Cass. com., 9 septembre 2020, n° 18-18.251

COUR DE CASSATION

Arrêt

Rejet

PARTIES

Demandeur :

Degest (SAS)

Défendeur :

Addhoc conseil (SAS)

COMPOSITION DE LA JURIDICTION

Président :

Mme Mouillard

Rapporteur :

Mme Fevre

Avocat général :

M. de la Tour

Avocats :

SCP Lyon-Caen et Thiriez, SCP Fabiani, Luc-Thaler et Pinatel

Paris, Pôle 5 ch. 5, du 1er mars 2018

1 mars 2018

Faits et procédure

1. Selon l'arrêt attaqué (Paris, 1er mars 2018), la société Degest, spécialisée dans l'expertise auprès des comités d'hygiène, de sécurité et des conditions de travail (CHSCT), employait M. Garem et M. Blick en qualité d'ergonomes chargés d'études.

2. À l'occasion de la rupture conventionnelle de leur contrat de travail intervenue le 9 décembre 2011, MM. Garem et Blick ont négocié puis signé, le 5 janvier 2012, avec la société Degest un contrat prévoyant un partenariat entre leur ancien employeur et une nouvelle société qu'ils devaient créer et immatriculer, au plus tard le 28 février 2012. MM. Garem et Blick ont déposé au registre du commerce et des sociétés, le 27 février 2012, les statuts de la société Addhoc conseil (la société Addhoc), laquelle a été immatriculée le 5 mars 2012.

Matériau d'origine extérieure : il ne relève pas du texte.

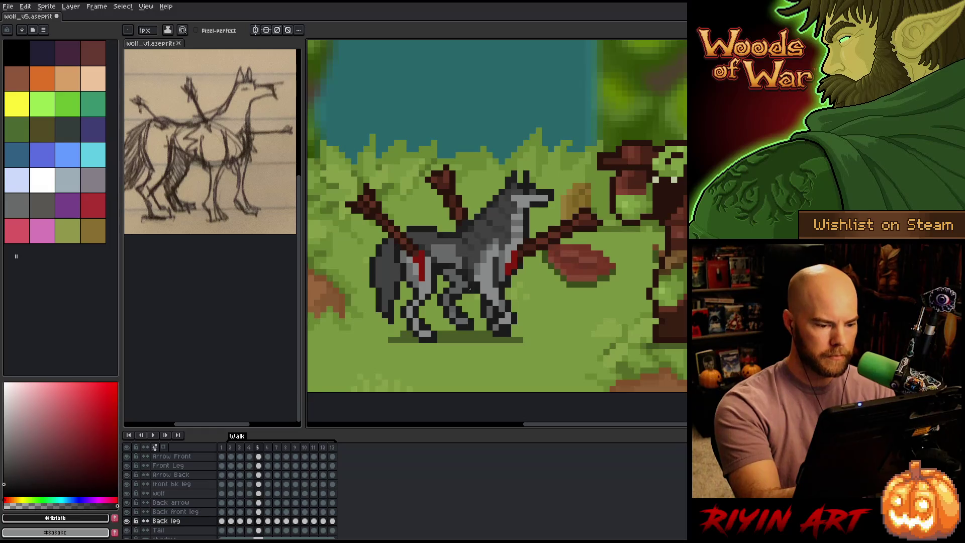
{"action": "key", "text": "alt"}
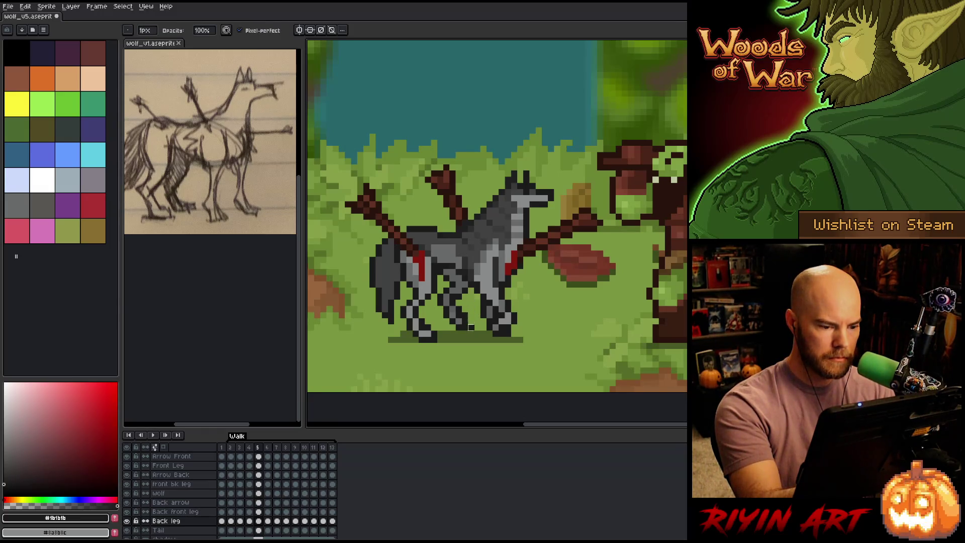
{"action": "left_click", "coordinate": [453, 309], "text": "alt"}
{"action": "left_click", "coordinate": [450, 309], "text": "alt"}
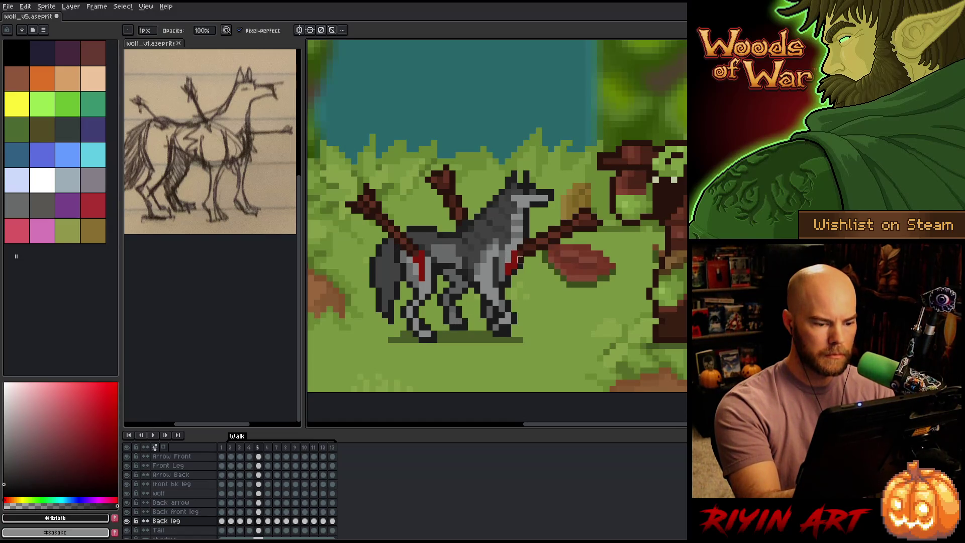
Step: Flip repeatedly between frames 4 and 5 to compare the leg poses
{"action": "key", "text": "comma"}
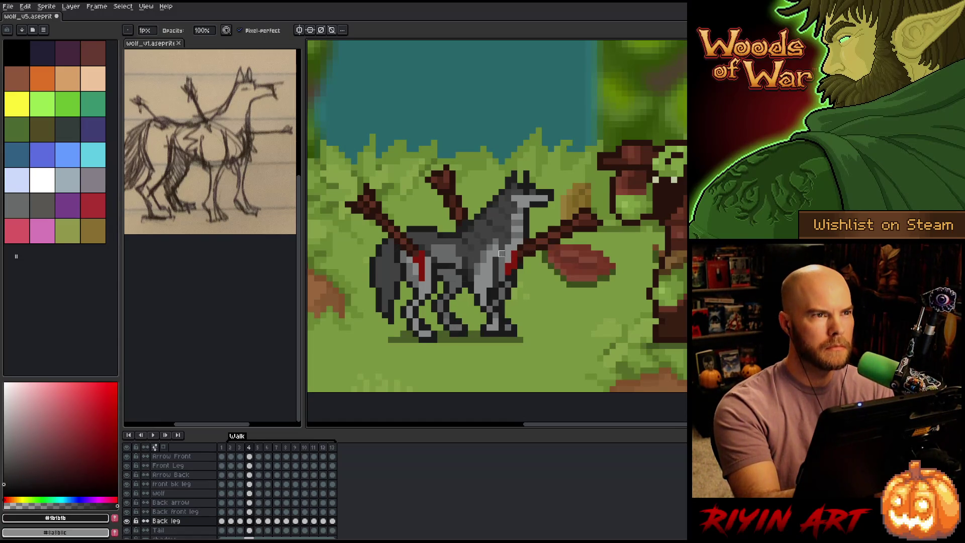
{"action": "key", "text": "period"}
{"action": "key", "text": "comma"}
{"action": "key", "text": "period"}
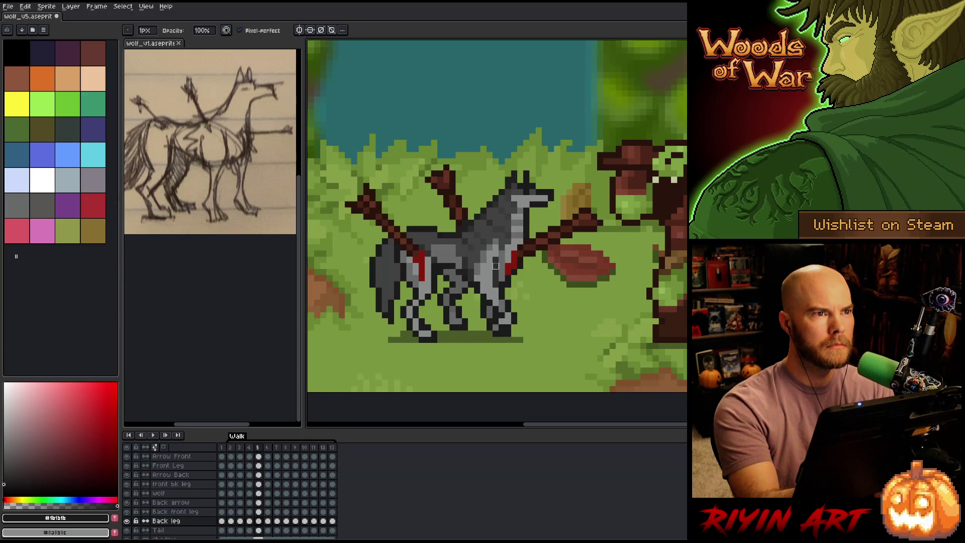
{"action": "key", "text": "comma"}
{"action": "key", "text": "period"}
{"action": "key", "text": "comma"}
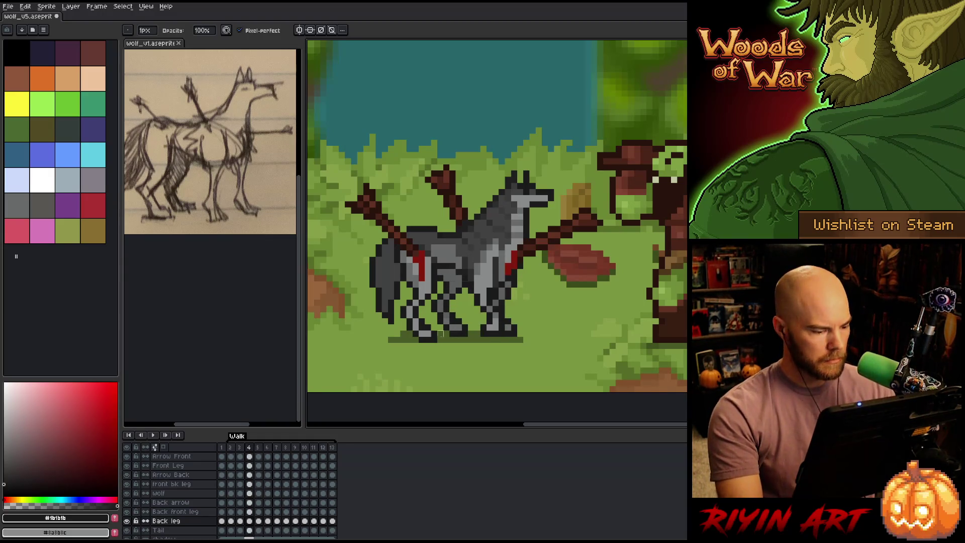
{"action": "key", "text": "period"}
{"action": "key", "text": "comma"}
{"action": "key", "text": "comma"}
{"action": "key", "text": "period"}
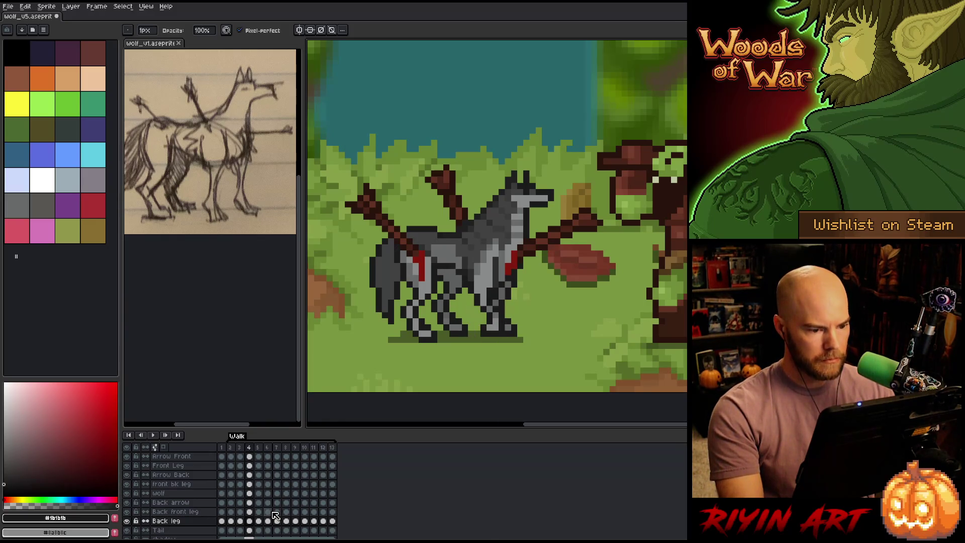
{"action": "key", "text": "period"}
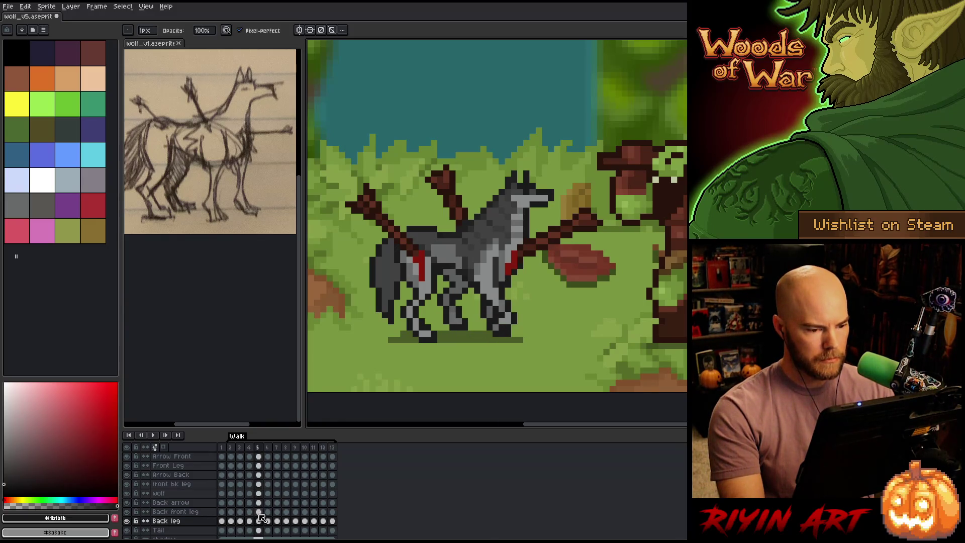
{"action": "key", "text": "comma"}
{"action": "key", "text": "period"}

3. Invoquant des actes de concurrence déloyale commis à son préjudice entre décembre 2011 et janvier 2012, la société Degest a obtenu la désignation d'un huissier de justice pour procéder à des constatations sur l'ordinateur de travail de M. Garem. Un procès-verbal de constat a été établi le 22 février 2012.  

4. Après avoir indiqué par lettre à ses partenaires qu'elle considérait le contrat non avenu en raison du défaut d'immatriculation de la société avant le 28 janvier 2012, la société Degest a assigné en concurrence déloyale M. Garem et M. Blick et la société Addhoc.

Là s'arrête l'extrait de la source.